Walking, resting, absorbing the Italian way of life… the Highlands-based architectural designer immerses herself in the local attitudes and pace
Andato, riposo. This is the rhythm of my short summer scholarship to study Florence’s crannies and crevices. Walk, then rest – especially in the heat of the day, which, with a bambino in a heatwave, is between 11 and 4. The Italian riposo, that long lunchtime break, confused me, a Highland-dwelling Englishwoman used to cooler climates and a more ‘efficient’ working day. But Italians don’t mind stopping time to eat, sleep and relax with family. Rest and interruption form part of their culture – things take longer to say, sentences longer to form, words drawn out by an excess of vowels. Their motto is ‘Pazienza!’ – they think generationally, and they don’t mind interruption because it’s a space for something from that alternative dimension of ‘rest’ to manifest – and I like all that. It’s natural that the Renaissance, or ‘re-birth’, occurred here; beauty is birthed from the womb of rest. Certainly, there is always labour involved: great works require hard work. But there are also gestational periods of becoming where little appears to be happening except when viewed over time.
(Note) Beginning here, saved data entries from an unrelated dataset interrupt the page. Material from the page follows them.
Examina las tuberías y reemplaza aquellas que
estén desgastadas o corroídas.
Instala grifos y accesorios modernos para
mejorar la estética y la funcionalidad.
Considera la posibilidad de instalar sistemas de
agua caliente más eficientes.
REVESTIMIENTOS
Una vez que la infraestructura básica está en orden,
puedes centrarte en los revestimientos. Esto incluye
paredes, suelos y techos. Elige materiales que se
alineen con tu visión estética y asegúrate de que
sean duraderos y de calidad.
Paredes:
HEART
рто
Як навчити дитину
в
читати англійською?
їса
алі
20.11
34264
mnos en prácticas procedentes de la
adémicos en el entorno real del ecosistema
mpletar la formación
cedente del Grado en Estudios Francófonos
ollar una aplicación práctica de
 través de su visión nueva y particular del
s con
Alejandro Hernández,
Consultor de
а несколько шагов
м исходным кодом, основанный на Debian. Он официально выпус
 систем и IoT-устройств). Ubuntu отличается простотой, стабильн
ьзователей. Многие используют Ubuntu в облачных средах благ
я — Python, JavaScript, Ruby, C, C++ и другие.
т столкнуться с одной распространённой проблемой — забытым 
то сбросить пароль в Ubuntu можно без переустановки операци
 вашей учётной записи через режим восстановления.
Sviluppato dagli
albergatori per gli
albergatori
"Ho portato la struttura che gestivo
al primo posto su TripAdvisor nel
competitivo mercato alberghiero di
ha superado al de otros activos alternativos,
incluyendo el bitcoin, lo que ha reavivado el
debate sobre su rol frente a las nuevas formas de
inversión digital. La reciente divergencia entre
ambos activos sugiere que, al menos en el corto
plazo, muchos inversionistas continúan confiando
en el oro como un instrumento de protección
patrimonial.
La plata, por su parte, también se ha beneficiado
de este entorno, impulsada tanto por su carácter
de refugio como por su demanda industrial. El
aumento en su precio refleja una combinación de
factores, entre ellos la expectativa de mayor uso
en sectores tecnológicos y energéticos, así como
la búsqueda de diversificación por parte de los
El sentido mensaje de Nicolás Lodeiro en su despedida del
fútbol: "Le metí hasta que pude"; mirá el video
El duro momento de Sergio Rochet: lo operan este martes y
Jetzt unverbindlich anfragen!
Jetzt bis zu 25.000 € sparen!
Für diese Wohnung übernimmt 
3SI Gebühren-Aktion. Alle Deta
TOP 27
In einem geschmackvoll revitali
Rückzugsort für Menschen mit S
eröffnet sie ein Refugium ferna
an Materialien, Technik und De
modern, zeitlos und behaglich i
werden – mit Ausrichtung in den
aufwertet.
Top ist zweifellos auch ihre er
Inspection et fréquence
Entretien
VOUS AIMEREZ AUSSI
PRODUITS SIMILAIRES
The Dark Ages, with rural friaries safeguarding bygone Classical knowledge, was such a gestational period from which the Renaissance emerged. As monasteries urbanised, their ideas, rescued from Antiquity, came to term as Florence’s economy boomed – thanks to the merchants and the Medici. To me, riposo is a daily dark age, where temporality collapses and the order of the working day falls like Rome merely because of the sun’s heat. The morning’s ideas slumber and dreams begin rearranging them. The body is nourished and the mind thus replenished, and logos can progress within the rapport of dialogue and family conversation. In that context of the communal, values are re-established before one returns to the flow of horizontal time, and ideas that slept can be ‘renaissanced,’ emerging afresh. Renewed in body and spirit, I resurface into the streets for my afternoon wanderings: andato, riposo, andato…
While gestures of andato and riposo form Florentines’ daily habits, they also form the urban fabric. Andato: these are the bridges, streets, cloisters, the long, narrow places of movement: corridors, crannies. Riposo: these are the churches, cafés, the tabernacles hallowed from the streets, the artisans’ dwellings hanging from bridges, cells teetering over cloisters, places of rest, craft, contemplation: recesses, rooms, nooks.
Back home and exhausted by the first trimester, I find myself wishing dearly for a riposo. But merely appropriating riposo is not the point. We must appropriate the attitude from which riposo arose: attending to climate. And not ‘climate’ in some grand-yet-vague global sense, but rather simply attuning to the local. Florence co-operates with its context, rather than attempting to dominate. It was built from the ground it sits upon (an old trick easing costs and logistics). The buildings breathe: out with the heat, in with the cool. The omnipresent green shutters are closed throughout morning excursions, with windows ajar: you return for riposo to a cool flat. Deep eaves cast long, cool shadows across the facades. Thick walls absorb heat during the day, releasing it at night: you stay temperate as you sleep. The attitude in both daily habit and urban fabric, temporally, spatially – is one of collaboration with climate. An attitude of latitude.
This is something we can appropriate in the UK, where we expect strawberries year-round and work the same hours daily regardless of sun, moon and season. Seasonality seems permanently out of season and the sense of a vernacular that emerges from the local is disappearing. How to make ‘home’ – an architecture and lifestyle rooted in person and place? This is for me the ‘take home.’